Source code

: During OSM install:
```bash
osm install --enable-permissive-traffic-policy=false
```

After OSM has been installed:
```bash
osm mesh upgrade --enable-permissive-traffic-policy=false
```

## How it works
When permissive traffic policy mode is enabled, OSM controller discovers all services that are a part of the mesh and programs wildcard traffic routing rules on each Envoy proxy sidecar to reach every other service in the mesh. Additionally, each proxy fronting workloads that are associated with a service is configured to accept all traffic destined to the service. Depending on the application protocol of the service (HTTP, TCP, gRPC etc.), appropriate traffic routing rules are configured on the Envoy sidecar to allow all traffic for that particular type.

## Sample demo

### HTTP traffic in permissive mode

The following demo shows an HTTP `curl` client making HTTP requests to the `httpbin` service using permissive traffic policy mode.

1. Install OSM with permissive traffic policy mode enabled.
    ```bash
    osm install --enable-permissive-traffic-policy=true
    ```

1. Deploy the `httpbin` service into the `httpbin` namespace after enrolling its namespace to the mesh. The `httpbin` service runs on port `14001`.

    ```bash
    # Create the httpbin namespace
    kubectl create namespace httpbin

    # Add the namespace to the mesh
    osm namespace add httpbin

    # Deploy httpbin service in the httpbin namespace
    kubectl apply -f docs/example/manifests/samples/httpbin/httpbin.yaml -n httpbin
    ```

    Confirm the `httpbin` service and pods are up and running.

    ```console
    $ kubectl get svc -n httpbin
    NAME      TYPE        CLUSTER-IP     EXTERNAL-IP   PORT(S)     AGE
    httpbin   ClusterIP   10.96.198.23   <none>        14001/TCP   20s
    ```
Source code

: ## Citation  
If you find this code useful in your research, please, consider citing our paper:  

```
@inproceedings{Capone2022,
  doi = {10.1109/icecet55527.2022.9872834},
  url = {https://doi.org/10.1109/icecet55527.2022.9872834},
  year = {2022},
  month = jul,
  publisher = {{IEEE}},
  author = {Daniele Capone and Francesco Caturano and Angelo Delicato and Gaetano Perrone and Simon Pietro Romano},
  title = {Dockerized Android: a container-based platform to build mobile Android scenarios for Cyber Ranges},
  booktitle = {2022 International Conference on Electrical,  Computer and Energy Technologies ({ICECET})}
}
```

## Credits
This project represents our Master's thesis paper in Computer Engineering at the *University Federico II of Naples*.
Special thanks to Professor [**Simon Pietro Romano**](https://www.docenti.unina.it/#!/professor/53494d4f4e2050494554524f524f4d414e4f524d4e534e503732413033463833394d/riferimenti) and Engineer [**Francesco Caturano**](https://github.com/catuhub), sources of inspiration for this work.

====

__Try it__. From the entries above, copy every line containing the word "service".

__Response box__.
When permissive traffic policy mode is enabled, OSM controller discovers all services that are a part of the mesh and programs wildcard traffic routing rules on each Envoy proxy sidecar to reach every other service in the mesh. Additionally, each proxy fronting workloads that are associated with a service is configured to accept all traffic destined to the service. Depending on the application protocol of the service (HTTP, TCP, gRPC etc.), appropriate traffic routing rules are configured on the Envoy sidecar to allow all traffic for that particular type.
The following demo shows an HTTP `curl` client making HTTP requests to the `httpbin` service using permissive traffic policy mode.
1. Deploy the `httpbin` service into the `httpbin` namespace after enrolling its namespace to the mesh. The `httpbin` service runs on port `14001`.
    # Deploy httpbin service in the httpbin namespace
    Confirm the `httpbin` service and pods are up and running.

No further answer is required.